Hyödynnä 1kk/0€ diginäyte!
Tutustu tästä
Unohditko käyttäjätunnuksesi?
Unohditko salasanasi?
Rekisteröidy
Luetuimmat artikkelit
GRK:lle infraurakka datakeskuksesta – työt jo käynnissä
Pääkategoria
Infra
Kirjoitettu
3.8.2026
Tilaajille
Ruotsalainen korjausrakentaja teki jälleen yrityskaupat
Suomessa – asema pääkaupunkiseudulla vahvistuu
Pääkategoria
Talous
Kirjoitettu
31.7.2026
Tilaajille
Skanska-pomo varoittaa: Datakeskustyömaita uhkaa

> [Required action]:
A verbatim copy of every entry is required.

> [Response area]:
Hyödynnä 1kk/0€ diginäyte!
Tutustu tästä
Unohditko käyttäjätunnuksesi?
Unohditko salasanasi?
Rekisteröidy
Luetuimmat artikkelit
GRK:lle infraurakka datakeskuksesta – työt jo käynnissä
Pääkategoria
Infra
Kirjoitettu
3.8.2026
Tilaajille
Ruotsalainen korjausrakentaja teki jälleen yrityskaupat
Suomessa – asema pääkaupunkiseudulla vahvistuu
Pääkategoria
Talous
Kirjoitettu
31.7.2026
Tilaajille
Skanska-pomo varoittaa: Datakeskustyömaita uhkaa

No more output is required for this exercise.